Plot of non-linear curve using parameter estimates
I have tried many different optimizers and methods and get the same error about not being able to calculate std. error, usually with warnings about not being able to invert the hessian. OR I get really wonky estimates of my parameters that don't make sense.
IF I use:
confint(m1)
I get 95% intervals for each of my parameters, but I can't incorporate those into a prediction method that I could use for making a graph like below, which I made using an nls model and predict():
non-linear model with error graphed
If I recreate my mle2() model by embedding the model formula into the mle2 function:
tpcfun<- function(t, tm.f, topt.f, pmax.f) {
perfmu = pi+(pmax.f-pi)*(1+((topt.f-t)/(topt.f-tm)))*(((t-ti)/(topt.f-ti))^((tm.f-ti)/(topt.f-tm.f)))

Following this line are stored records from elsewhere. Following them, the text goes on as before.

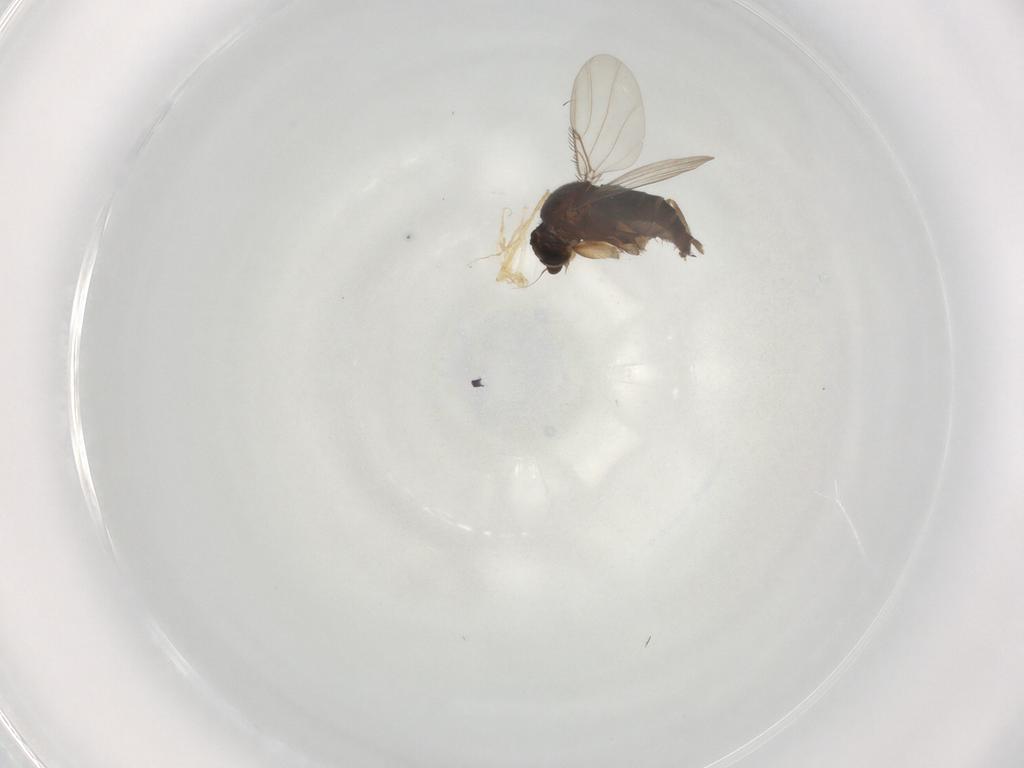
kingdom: Animalia
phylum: Arthropoda
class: Insecta
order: Diptera
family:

perfmu[perfmu<0] = 0.00001
return(perfmu)
}
m2<- mle2(performance ~ dnorm(mean=-sum(log(tpcfun(t=ac.temp, tm.f, topt.f, pmax.f))), sd=1), method='L-BFGS-B', lower=c(tm.f=1, topt.f=1, pmax.f=1), control=list(maxit=5000, parscale=c(tm.f=1e1, topt.f=1e1, pmax.f=1e2)), start=list(tm.f=15, topt.f=20, pmax.f=150), data=perfdat)
summary(m2)
I get non-sensical estimates for my parameters and I still don't get estimates for error.
My question is, can anyone see anything wrong with either of my models (the model functions and likelihood functions) or anything else that I am doing wrong? I have a feeling that I may be writing the likelihood function wrong but I've tried all sorts of distributions and different ways but I may be totally screwing it up.
OR is there a way that I can get estimates of error around my parameters such that I can use them to visualize error around my model prediction in graphs?
Thanks,
Rylee
PS. I decided to make a graph with just point estimates and then the trend line without error around it, but I wanted to put the bars for 95% CI on each of the point estimates, but confint() is giving me redicylously small CI's which don't even show up on the graph because they are smaller than the point character I'm using, ha.